Las primeras epidemias de las que se tiene conocimiento se localizaron en Asia, África y América del Norte a finales del siglo XVIII. Otras pandemias más recientes son las que tuvieron lugar en el año 1950 y 1975 en el sudeste de Asia. En la década de los 80 del pasado siglo el dengue experimentó un repunte. En este siglo XXI, el dengue se ha convertido en la segunda enfermedad más frecuente de las que se transmiten por mosquitos, justo después de la malaria. Se calcula que en la actualidad hay más de 40 millones de casos de dengue.

Tipos de dengue

Se distingue entre cuatro serotipos del virus del dengue. La primera vez que una persona contrae el dengue debido a cualquiera de estos cuatro virus, adquiere el dengue clásico La persona queda inmunizada ante este virus, pero seguirá expuesta a los demás serotipos. Ante un nuevo contagio podrá sufrir dengue hemorrágico.

Sintomas y consecuencias de la fiebre de dengue hemorrágico

Los primeros síntomas no se diferencian a los de la fiebre del dengue. Al cabo de algunos días la persona infectada se vuelve irritable e inquieta. Estos síntomas iniciales dan paso a un estado parecido al shock. El sangrado aparece en forma de pequeñas manchas en la piel –petequias– y otras más grandes debajo de la piel –equimosis–. Las lesiones, aunque sean pequeñas, pueden causar sangrado. El shock de la fiebre del dengue hemorrágico puede provocar la muerte.

Los síntomas, en el periodo inicial son:

  • Falta de apetito.
  • Fiebre.
  • Dolor de cabeza.
  • Dolores articulares.
  • Malestar general.
  • Dolores musculares.
  • Vómitos.
Los síntomas, en la fase aguda, son:

  • Inquietud.
  • Erupción generalizada.
  • Equimosis.
  • Petequias.
  • Extremidades frías y pegajosas.
  • Sudoración excesiva.
  • Shock.

Prevención de la fiebre del dengue hemorrágico

Aunque hay estudios prometedores, aún no existe ninguna vacuna para prevenir la fiebre del dengue hemorrágico, por lo que se recomienda extremar las medidas profilácticas. Conviene usar una adecuada protección personal, con ropa que cubra todo el cuerpo, repelente para mosquitos y mosquiteras en las habitaciones.

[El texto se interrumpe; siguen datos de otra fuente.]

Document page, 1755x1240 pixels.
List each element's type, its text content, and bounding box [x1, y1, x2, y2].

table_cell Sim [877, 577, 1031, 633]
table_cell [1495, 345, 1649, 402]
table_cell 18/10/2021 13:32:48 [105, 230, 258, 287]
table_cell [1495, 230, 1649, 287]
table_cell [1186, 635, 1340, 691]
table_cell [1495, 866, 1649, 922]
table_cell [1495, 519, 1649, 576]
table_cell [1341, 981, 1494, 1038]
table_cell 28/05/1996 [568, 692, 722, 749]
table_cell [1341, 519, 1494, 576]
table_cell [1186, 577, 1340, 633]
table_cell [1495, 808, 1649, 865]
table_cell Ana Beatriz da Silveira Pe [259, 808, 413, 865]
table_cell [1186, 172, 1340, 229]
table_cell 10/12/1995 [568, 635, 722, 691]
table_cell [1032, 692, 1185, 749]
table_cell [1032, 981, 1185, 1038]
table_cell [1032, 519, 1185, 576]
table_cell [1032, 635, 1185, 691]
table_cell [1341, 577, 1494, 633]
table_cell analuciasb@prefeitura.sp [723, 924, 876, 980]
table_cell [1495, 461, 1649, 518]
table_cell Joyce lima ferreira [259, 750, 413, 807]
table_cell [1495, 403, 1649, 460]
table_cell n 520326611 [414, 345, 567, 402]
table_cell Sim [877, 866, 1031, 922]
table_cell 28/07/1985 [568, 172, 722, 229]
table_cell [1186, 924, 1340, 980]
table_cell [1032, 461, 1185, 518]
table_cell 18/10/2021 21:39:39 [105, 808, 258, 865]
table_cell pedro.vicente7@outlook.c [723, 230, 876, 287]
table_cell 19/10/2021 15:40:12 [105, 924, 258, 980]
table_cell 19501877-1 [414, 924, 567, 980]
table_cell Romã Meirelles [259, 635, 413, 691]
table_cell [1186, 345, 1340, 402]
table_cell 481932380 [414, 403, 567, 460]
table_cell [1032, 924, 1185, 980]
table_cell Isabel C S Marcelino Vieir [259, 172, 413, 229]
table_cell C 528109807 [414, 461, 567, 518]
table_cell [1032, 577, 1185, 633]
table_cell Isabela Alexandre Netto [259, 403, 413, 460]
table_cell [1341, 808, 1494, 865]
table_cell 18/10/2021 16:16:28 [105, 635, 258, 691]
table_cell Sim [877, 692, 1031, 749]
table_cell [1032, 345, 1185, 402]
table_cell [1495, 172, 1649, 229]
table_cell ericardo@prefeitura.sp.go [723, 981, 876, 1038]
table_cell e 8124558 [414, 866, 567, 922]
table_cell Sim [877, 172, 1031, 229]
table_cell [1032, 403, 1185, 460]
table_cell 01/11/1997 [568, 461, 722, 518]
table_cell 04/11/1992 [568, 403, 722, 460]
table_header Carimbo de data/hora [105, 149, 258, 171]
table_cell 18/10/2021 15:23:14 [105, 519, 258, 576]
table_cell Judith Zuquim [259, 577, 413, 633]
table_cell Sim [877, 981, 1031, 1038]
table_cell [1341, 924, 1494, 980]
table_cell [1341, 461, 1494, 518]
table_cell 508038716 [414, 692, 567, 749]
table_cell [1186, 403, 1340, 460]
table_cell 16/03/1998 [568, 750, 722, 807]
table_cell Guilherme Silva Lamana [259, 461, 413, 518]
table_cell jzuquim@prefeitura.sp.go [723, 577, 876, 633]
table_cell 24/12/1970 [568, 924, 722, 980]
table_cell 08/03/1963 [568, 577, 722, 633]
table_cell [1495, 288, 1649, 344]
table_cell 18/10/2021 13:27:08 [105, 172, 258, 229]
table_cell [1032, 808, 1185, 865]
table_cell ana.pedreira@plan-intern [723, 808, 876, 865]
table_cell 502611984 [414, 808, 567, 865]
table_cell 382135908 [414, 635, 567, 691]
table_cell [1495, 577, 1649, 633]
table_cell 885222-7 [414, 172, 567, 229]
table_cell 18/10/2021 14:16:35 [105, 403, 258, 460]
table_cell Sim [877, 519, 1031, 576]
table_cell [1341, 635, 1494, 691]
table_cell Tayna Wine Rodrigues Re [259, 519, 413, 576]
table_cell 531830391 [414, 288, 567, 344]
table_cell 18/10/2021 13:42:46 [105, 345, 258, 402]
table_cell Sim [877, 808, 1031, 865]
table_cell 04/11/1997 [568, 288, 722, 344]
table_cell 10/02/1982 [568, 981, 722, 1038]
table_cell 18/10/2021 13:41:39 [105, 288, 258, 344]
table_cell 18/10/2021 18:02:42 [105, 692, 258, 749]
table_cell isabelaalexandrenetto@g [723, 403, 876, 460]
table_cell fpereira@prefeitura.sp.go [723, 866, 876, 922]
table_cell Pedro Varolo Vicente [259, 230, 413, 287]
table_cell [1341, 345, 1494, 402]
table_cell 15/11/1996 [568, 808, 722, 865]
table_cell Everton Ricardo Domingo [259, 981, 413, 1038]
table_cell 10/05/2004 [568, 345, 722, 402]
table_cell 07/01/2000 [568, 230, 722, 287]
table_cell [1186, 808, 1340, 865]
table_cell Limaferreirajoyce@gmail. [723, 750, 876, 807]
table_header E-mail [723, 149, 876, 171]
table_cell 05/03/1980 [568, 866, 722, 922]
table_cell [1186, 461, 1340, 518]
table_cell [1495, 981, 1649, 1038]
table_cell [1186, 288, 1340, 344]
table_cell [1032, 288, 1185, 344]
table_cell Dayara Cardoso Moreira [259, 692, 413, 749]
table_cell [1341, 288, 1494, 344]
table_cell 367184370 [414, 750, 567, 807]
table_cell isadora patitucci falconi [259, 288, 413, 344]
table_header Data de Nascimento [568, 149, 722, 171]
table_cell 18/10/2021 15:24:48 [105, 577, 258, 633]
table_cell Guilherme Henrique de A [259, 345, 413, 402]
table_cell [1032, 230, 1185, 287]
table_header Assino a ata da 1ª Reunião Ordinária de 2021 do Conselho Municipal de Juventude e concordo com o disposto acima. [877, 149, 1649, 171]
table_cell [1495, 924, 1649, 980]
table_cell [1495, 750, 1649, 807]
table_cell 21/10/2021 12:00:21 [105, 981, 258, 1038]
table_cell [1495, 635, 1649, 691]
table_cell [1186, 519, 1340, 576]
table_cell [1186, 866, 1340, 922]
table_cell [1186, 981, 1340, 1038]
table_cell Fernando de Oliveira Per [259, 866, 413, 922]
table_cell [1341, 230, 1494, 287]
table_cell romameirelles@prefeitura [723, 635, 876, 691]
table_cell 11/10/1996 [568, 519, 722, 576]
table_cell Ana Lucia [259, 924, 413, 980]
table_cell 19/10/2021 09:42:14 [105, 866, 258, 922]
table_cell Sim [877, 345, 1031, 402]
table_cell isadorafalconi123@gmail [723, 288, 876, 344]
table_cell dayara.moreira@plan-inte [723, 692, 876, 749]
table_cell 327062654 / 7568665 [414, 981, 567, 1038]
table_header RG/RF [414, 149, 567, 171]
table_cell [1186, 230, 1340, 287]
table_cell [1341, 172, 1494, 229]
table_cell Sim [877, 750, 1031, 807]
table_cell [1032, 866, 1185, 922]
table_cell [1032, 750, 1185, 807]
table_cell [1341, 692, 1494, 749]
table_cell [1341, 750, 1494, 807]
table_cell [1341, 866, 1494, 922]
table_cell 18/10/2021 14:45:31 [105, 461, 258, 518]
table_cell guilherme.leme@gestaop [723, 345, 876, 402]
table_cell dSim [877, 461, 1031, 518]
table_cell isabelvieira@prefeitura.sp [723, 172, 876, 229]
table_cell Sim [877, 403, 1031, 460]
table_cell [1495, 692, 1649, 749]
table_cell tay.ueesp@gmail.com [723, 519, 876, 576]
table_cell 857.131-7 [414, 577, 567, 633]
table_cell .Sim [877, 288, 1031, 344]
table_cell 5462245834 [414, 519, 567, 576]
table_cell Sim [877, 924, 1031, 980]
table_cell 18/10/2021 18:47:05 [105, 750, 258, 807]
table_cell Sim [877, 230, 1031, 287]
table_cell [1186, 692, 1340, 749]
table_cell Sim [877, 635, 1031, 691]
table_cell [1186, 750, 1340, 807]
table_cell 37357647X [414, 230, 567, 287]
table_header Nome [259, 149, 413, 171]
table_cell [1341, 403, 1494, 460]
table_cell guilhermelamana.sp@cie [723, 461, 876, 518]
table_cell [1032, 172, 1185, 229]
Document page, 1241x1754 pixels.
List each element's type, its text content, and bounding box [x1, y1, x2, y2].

También es recomendable, si se viaja a los países con riesgo de dengue, hacerlo en los periodos donde la actividad de los mosquitos es mínima.

Diagnóstico, tratamiento, cuidados y complicaciones del dengue

Los primeros exámenes físicos pueden mostrar un agrandamiento del hígado –hepatomegalia–, erupción, hipotensión, adenopatía, pulso acelerado pero débil, enrojecimiento de la garganta y ojos inyectados en sangre. Otros exámenes que deben realizarse abarcan el conteo de plaquetas, estudios serológicos, de coagulación y séricos, gasometría arterial, electrolitos, hematocrito, prueba del torniquete y radiografía de tórax.

Teniendo en cuenta que la fiebre del dengue hemorrágico está causada por un virus para el que no se conoce cura ni vacuna, solo queda el control y el tratamiento de los síntomas.

La transfusión de plasma o plaquetas servirá para corregir los problemas inherentes al sangrado. Para los desequilibrios electrolíticos se utilizarán líquidos y electrolitos intravenosos. La oxigenoterapia también puede ser necesaria cuando los niveles de oxígeno en la sangre desciendan por debajo de lo normal. La deshidratación, circunstancia que ocurre a menudo, se contrarrestará con la hidratación mediante líquidos intravenosos. En muchos casos se procederá a un tratamiento complementario en la unidad de cuidados intensivos.

Con el tratamiento adecuado la mayoría de los pacientes logra recuperarse. Sin tratamiento la mitad no sobrevive. Las complicaciones más habituales consisten en convulsiones o crisis epilépticas, daño hepático, daño cerebral residual, encefalopatía y shock.